2. Meconium testing was used to determine the prevalence of illicit drug abuse among pregnant women who delivered in a large perinatal center (Ostrea, E. M., Jr., Brady, M., Gause, S., Raymundo, A. L., Stevens M., Pediat. Res. 27:251A (1990)). A total of 3010 infants were screened for the metabolites of cocaine, morphine and cannabinoids in their meconium by radioimmunoassay: 44.3% were positive for either one of the 3 drug metabolites; 41% were positive for cocaine or morphine, 30.7% were positive for cocaine (15.4% positive for cocaine only); 20.5% positive for morphine (7.3% positive for morphine only) and 11.5% positive for cannabinoid (5.2% positive for cannabinoid only). In contrast, only 11.1% of the mothers in the entire population studied admitted to the use of drugs during pregnancy.
3. The sensitivity of meconium test is high. The method was compared to drug detection by maternal hair analysis and in depth interview of the mother (Ostrea, E. M., Martier, S., Welch, R., Brady, M. Pediatr Res. 27, 219A (1990); Welch, R. A., Martier, S. S., Ager, J. W., Ostrea, E. M., Sokol, R. J., Substance Abuse (in press) (1990)). In 26 high risk mothers studied, the abuse of one drug during pregnancy was identified by history in 19 subjects (73%); by meconium analysis in 19 subjects (73.1%) and by hair analysis in 12/16 (75%) subjects. Abuse of 2 or more drugs was identified only in 6 subjects (23%) by history, as compared to 9 subjects (34.6%) by meconium analysis and in 8 (50%) by hair analysis. There was 96% concordance of cocaine identification in hair and meconium and 73% for heroin and cannabinoids. There was also a high correlation between the cocaine concentration in meconium and in hair.
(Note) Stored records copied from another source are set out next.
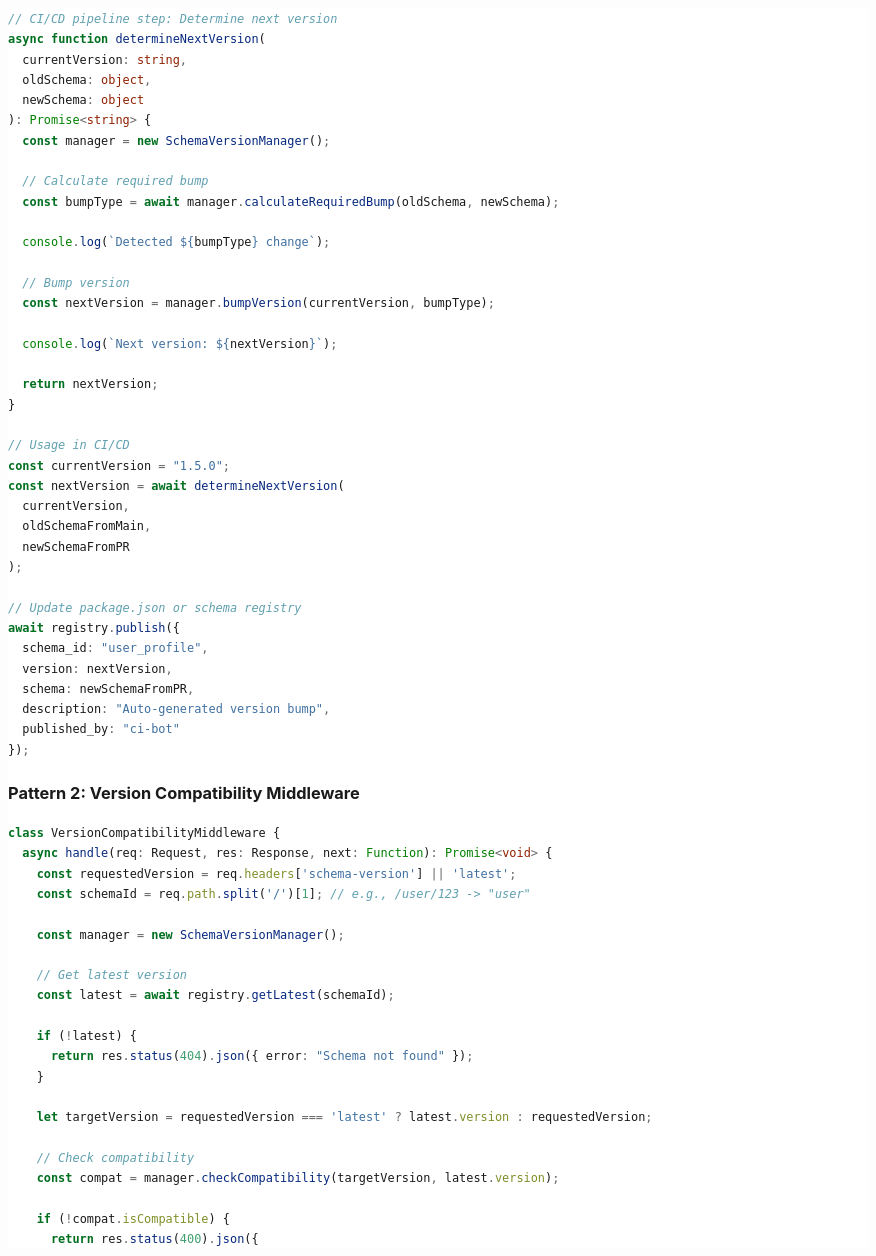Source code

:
 ```typescript
// CI/CD pipeline step: Determine next version
async function determineNextVersion(
  currentVersion: string,
  oldSchema: object,
  newSchema: object
): Promise<string> {
  const manager = new SchemaVersionManager();

  // Calculate required bump
  const bumpType = await manager.calculateRequiredBump(oldSchema, newSchema);

  console.log(`Detected ${bumpType} change`);

  // Bump version
  const nextVersion = manager.bumpVersion(currentVersion, bumpType);

  console.log(`Next version: ${nextVersion}`);

  return nextVersion;
}

// Usage in CI/CD
const currentVersion = "1.5.0";
const nextVersion = await determineNextVersion(
  currentVersion,
  oldSchemaFromMain,
  newSchemaFromPR
);

// Update package.json or schema registry
await registry.publish({
  schema_id: "user_profile",
  version: nextVersion,
  schema: newSchemaFromPR,
  description: "Auto-generated version bump",
  published_by: "ci-bot"
});
```

### Pattern 2: Version Compatibility Middleware

```typescript
class VersionCompatibilityMiddleware {
  async handle(req: Request, res: Response, next: Function): Promise<void> {
    const requestedVersion = req.headers['schema-version'] || 'latest';
    const schemaId = req.path.split('/')[1]; // e.g., /user/123 -> "user"

    const manager = new SchemaVersionManager();

    // Get latest version
    const latest = await registry.getLatest(schemaId);

    if (!latest) {
      return res.status(404).json({ error: "Schema not found" });
    }

    let targetVersion = requestedVersion === 'latest' ? latest.version : requestedVersion;

    // Check compatibility
    const compat = manager.checkCompatibility(targetVersion, latest.version);

    if (!compat.isCompatible) {
      return res.status(400).json({
```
Meconium is therefore an ideal specimen for drug testing in the newborn period: (i) its collection is easy and non-invasive, (ii) it contains high concentrations of drugs and their metabolites and (ii) drugs may be present in meconium for up to the third day after birth. Meconium testing is sensitive, quantitative, and rapid. The test is therefore useful for diagnostic purposes as well as for clinical and epidemiologic research.
However, the preferred method described in U.S. Pat. application Ser. No. 264,131) is different for mass drug screening of meconium in infants since the former involve separate extractions for the different drugs with acidified water or methanol and analysis by immunoassay, particularly radio-immunoassay. It is desirable to modify the procedure to provide for mass screening and particularly to allow analysis by other methods such as enzyme immunoassay (EMIT), fluorescent polarization method, HPLC and gas chromatography/mass spectroscopy.